PASADENA, Calif. -- NASA's Mars Exploration Rover Project will pass a historic Martian longevity record on Thursday, May 20. The Opportunity rover will surpass the duration record set by NASA's Viking 1 Lander of six years and 116 days operating on the surface of Mars. The effects of favorable weather on the red planet could also help the rovers generate more power.

Opportunity's twin rover, Spirit, began working on Mars three weeks before Opportunity. However, Spirit has been out of communication since March 22. If it awakens from hibernation and resumes communication, that rover will attain the Martian surface longevity record.

Spirit's hibernation was anticipated, based on energy forecasts, as the amount of sunshine hitting the robot's solar panels declined during autumn on Mars' southern hemisphere. Unfortunately, mobility problems prevented rover operators from positioning Spirit with a favorable tilt toward the north, as during the first three winters it experienced. The rovers' fourth winter solstice, the day of the Martian year with the least sunshine at their locations, was Wednesday, May 12.

"Opportunity, and likely Spirit, surpassing the Viking Lander 1 longevity record is truly remarkable, considering these rovers were designed for only a 90-day mission on the surface of Mars," Callas said. "Passing the solstice means we're over the hump for the cold, dark, winter season."

Unless dust interferes, which is unlikely in the coming months, the solar panels on both rovers should gradually generate more electricity. Operators hope that Spirit will recharge its batteries enough to awaken from hibernation, start communicating and resume science tasks.

* * * * * * * * *

■ PROBLEM TO SOLVE ■
Print the part of the Mars rovers text between "PASADENA, Calif. -- NASA's" and "surface longevity record.", inclusive. Work only from the Mars rovers text above.

■ RECORDS PROVIDED ■
* * * * * * * * *

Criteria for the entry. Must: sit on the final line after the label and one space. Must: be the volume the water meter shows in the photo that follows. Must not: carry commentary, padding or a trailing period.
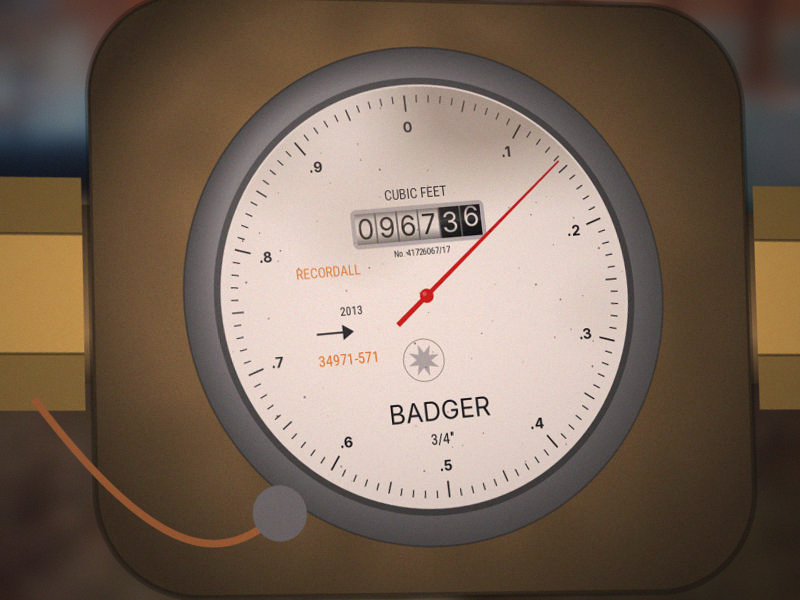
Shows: 96736.14 ft³
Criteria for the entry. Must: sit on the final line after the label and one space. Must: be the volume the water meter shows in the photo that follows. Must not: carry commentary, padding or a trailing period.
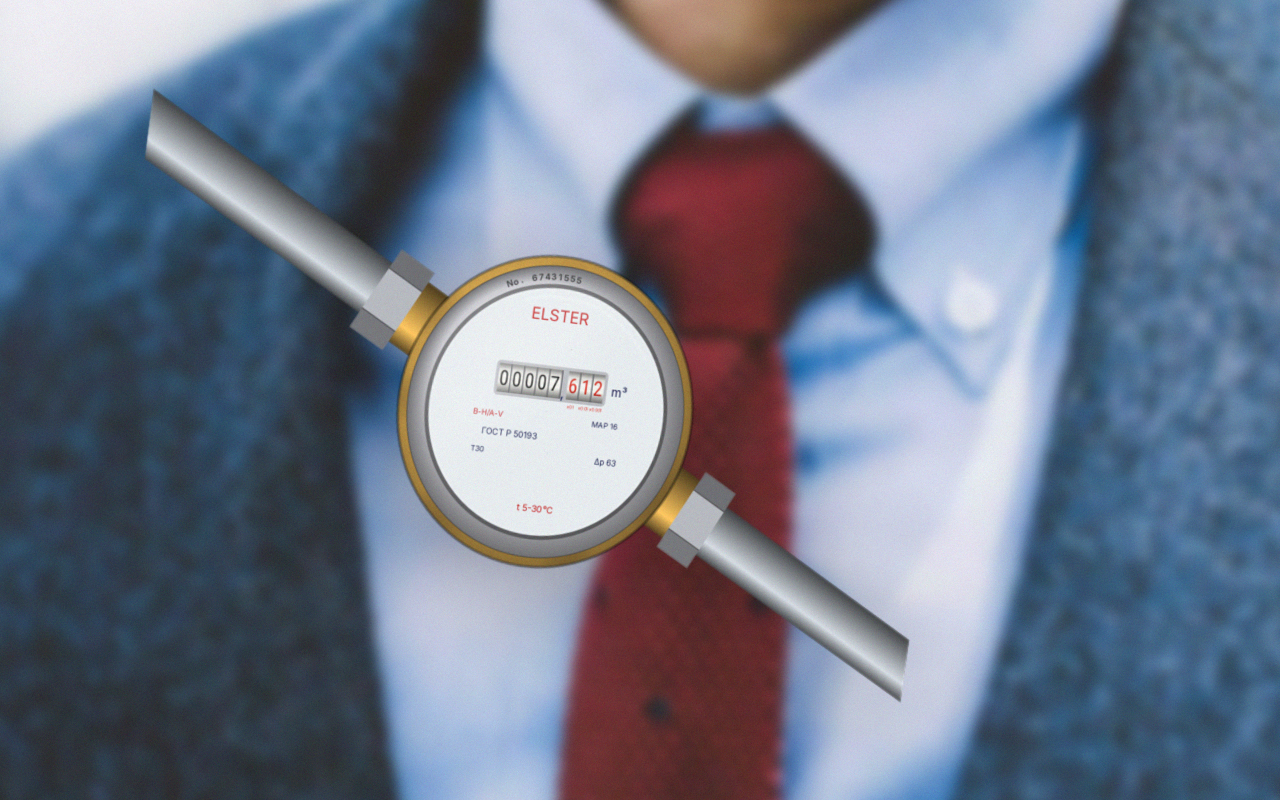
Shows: 7.612 m³
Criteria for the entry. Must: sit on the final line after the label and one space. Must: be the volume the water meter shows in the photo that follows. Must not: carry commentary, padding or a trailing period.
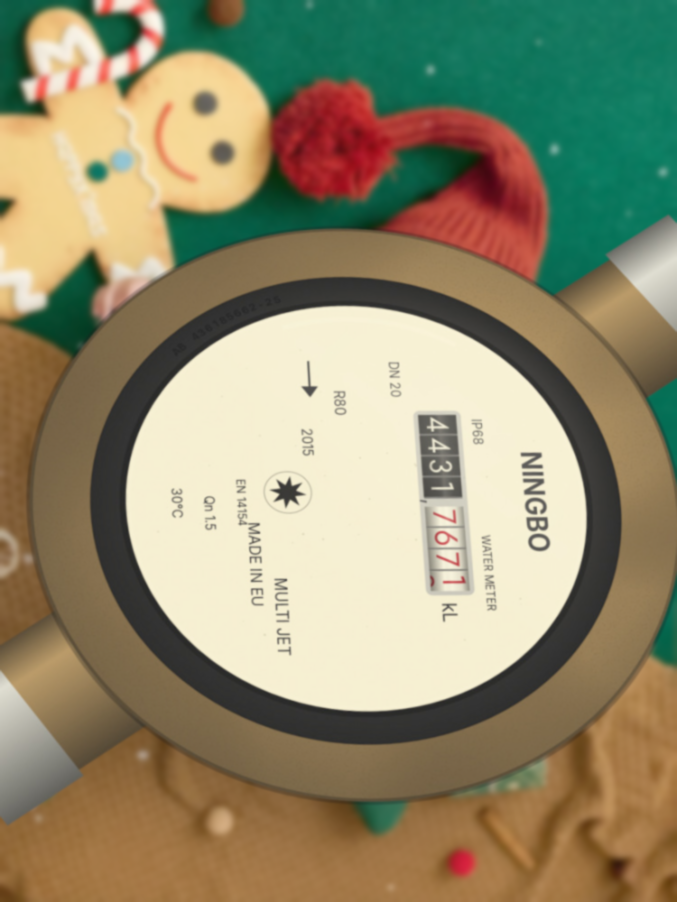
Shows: 4431.7671 kL
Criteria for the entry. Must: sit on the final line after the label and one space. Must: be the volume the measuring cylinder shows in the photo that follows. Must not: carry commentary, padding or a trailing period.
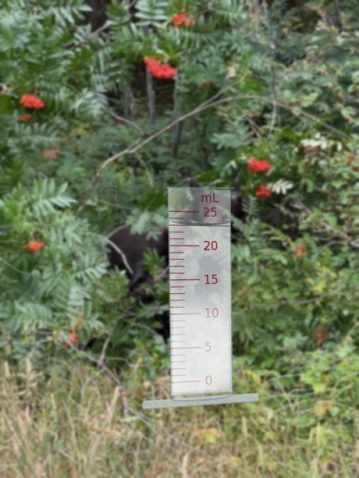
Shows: 23 mL
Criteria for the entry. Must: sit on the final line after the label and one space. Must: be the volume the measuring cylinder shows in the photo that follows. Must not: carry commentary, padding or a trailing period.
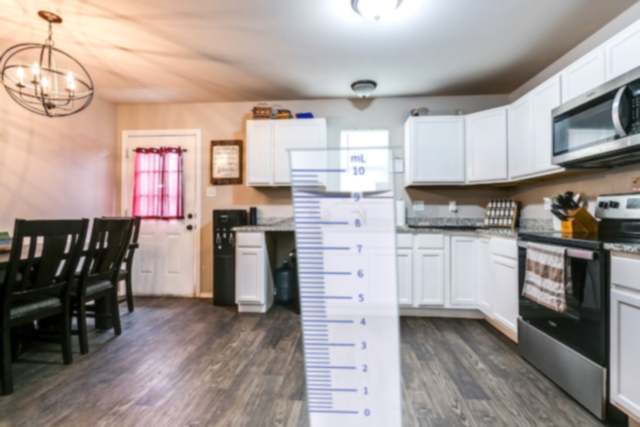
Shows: 9 mL
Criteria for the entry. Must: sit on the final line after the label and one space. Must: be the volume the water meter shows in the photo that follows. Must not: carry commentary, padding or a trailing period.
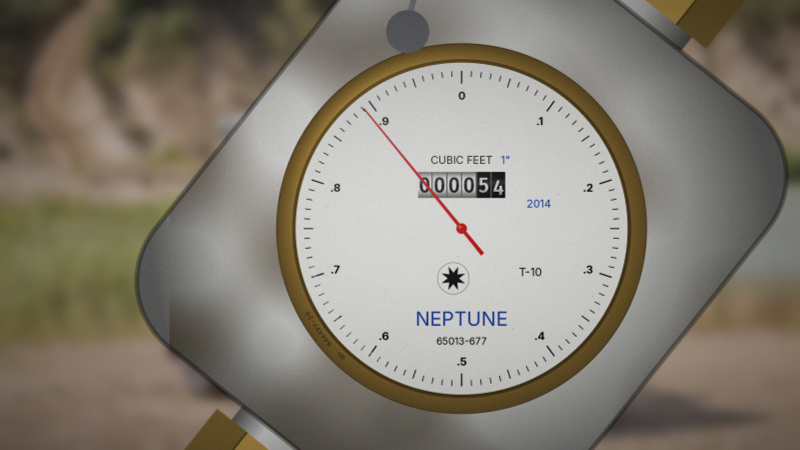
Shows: 53.89 ft³
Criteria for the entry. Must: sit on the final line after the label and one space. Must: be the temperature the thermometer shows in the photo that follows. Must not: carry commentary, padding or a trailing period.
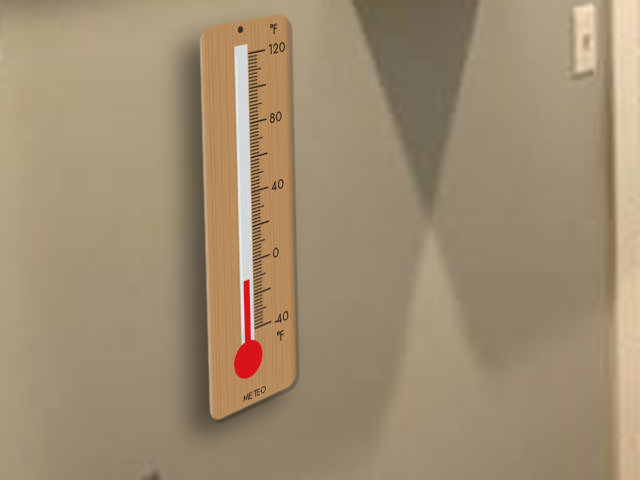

* * * * * * * * *

■ OUTPUT OF THE EXERCISE ■
PASADENA, Calif. -- NASA's Mars Exploration Rover Project will pass a historic Martian longevity record on Thursday, May 20. The Opportunity rover will surpass the duration record set by NASA's Viking 1 Lander of six years and 116 days operating on the surface of Mars. The effects of favorable weather on the red planet could also help the rovers generate more power.

Opportunity's twin rover, Spirit, began working on Mars three weeks before Opportunity. However, Spirit has been out of communication since March 22. If it awakens from hibernation and resumes communication, that rover will attain the Martian surface longevity record.